Arbeitsauftrag 1 -
Fassen Sie die Filmkritik in zwei Sätzen zusammen.
Arbeitsauftrag 2 -
Wer eilt laut der Filmkritik Denny zu Hilfe, als ihn auf dem Dach ein Drogendealer bedroht?
Arbeitsauftrag 3 -
Setzen Sie die Filmkritik im Anschluss an ihren letzten Satz fort.

Lesetext -
◆ ◆ ◆ ◆

3. Lisa hat eine Affäre mit Marc. Und verführt diesen, obwohl der immer etwas braucht, um die Verführung zu verstehen. Ja, immer! Obwohl die beiden schon dreimal Sex miteinander hatten, wirkt er trotzdem vollkommen konfus und überrascht, als Lisa plötzlich vor ihm ihre Bluse öffnet.

Wären die Redundanzen nicht schon nervig genug, schlagen die Abweichungen von diesen dem Fass den Boden aus. Während die Haupthandlung von belanglosem Dialog zu belangloser Sexszene zu belanglosem Dialog wandert, schleichen sich vollkommen unnötige, fast schon surreale Subplots in das Geschehen ein: Denny wird auf dem Dach von einem Drogendealer, dem er Geld schuldet, bedroht. Johnny und seine Freunde eilen ihm zur Hilfe. So what? Diese Szene hat nicht nur keinerlei Relevanz für die Haupthandlung, sie bleibt auch die einzige in diesem Storytrang. Kein weiteres Wort mehr zu Denny Drogensucht, kein Wort zu der dunklen Seite des städtischen Lebens. Different Subplot, same problem: Der Brustkrebs von Lisas Mutter. Genau ein einziges Mal in einem Nebensatz erwähnt, und dann: Finito. Er spielt keine Rolle mehr, nicht mal ansatzweise. Das Selbe gilt auch für die vollkommen unlustige Szene, in der das junge Paar in Johnnys Wohnung beim Sex erwischt wird… Oh Halt! Das wird sogar nochmal aufgegriffen: in einer „Football“-Szene, in der der Betroffene Johnny von dem peinlichen Zwischenfall erzählt und anschließend von Marc so heftig geschubst wird (Why?), dass er sich einen Knöchel verstaucht (?) oder bricht (?) oder… Ist ja auch völlig egal. Denn von da an hat weder die Figur noch dieses Ereignis irgendeine Relevanz für das weitere Geschehen.

◆ ◆ ◆ ◆

Zu prüfende Daten -
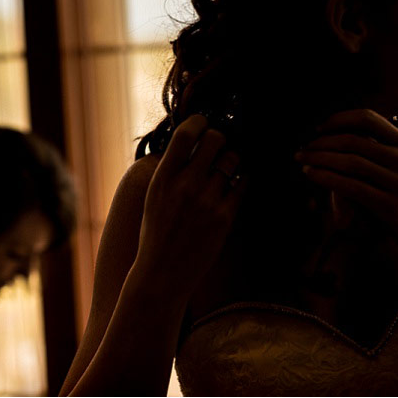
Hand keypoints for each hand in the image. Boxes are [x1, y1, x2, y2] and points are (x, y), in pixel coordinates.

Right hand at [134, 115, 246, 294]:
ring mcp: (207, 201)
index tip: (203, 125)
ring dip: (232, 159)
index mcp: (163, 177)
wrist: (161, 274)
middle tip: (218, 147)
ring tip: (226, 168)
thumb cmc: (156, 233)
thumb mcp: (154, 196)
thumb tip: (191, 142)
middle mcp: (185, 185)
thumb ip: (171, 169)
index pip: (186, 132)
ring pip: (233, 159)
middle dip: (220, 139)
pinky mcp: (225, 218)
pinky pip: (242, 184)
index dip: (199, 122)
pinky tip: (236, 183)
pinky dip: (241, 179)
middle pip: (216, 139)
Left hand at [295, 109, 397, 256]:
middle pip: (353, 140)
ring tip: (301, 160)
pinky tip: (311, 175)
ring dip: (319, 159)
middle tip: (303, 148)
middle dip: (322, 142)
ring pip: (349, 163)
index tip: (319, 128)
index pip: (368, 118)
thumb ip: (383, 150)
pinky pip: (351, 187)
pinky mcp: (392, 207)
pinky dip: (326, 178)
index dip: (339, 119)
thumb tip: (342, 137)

◆ ◆ ◆ ◆

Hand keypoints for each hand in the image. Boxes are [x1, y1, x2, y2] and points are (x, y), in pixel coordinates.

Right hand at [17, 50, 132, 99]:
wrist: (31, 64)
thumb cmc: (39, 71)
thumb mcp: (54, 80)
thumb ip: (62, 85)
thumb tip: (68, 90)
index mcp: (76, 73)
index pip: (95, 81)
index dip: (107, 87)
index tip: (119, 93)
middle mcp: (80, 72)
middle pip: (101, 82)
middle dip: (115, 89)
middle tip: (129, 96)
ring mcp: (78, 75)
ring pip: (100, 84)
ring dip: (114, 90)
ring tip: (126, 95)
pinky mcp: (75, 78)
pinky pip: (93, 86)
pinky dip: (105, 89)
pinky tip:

◆ ◆ ◆ ◆

Musterlösung 1 -
Die Filmkritik bemängelt, dass Marc völlig konfus und überrascht wirkt, als Lisa vor ihm ihre Bluse öffnet, obwohl die beiden schon dreimal Sex miteinander hatten. Außerdem kritisiert sie Nebenhandlungen wie Dennys Bedrohung durch einen Drogendealer oder den nur einmal erwähnten Brustkrebs von Lisas Mutter, die für die Haupthandlung keinerlei Relevanz haben.

Musterlösung 2 -
Johnny und seine Freunde.

Musterlösung 3 -
Hervorzuheben sei noch einmal die Schauspielleistung das Schauspiel: Es findet nicht statt. Während die anderen Darsteller sich zumindest bemühen, stolpert Tommy Wiseau gelangweilt von Szene zu Szene, spricht Wörter falsch aus, spielt emotionale Regungen vollkommen, aber wirklich vollkommen neben der Spur. Zur Bebilderung eine aussagekräftige Szene:

Braucht das eine nähere Erläuterung? Wohl kaum. Ebenso wenig das vollkommen unangebrachte Gelache des Protagonisten in zahllosen Szenen, die „Uhs“ und „Huhs“ mit den Sätze eingeleitet und beendet werden; soll wohl Authentizität erzeugen, sorgt aber eher für Magenkrämpfe. Mitunter erreicht das Geschehen, in Kombination mit dem hastigen, beiläufigen Amateurschauspiel und den wirren Dialogen fast schon eine absurde Form von Surrealismus:

Fast schon kafkaesk in seiner grotesken Schnelligkeit, übrigens auch vollkommen ohne dem restlichen Geschehen etwas beitragen zu können. Das tun auch die eingestreuten urbanen Bilder nicht, die wohl einen Raum für den Film erzeugen sollten. Tun sie nicht, stattdessen wirken die Kulissen fast immer wie eine zweitklassige Studioumgebung. Heh, nur weil zufällig Stadtbilder gezeigt werden, bekommt der Zuschauer noch lange nicht das Gefühl in einer Stadt zu sein. Erst recht nicht, wenn dies völlig unmotiviert mitten in einer Partyszene geschieht – ohne das die Panoramen, wie es in jedem anderen Film wäre, zur nächsten Szene zu leiten.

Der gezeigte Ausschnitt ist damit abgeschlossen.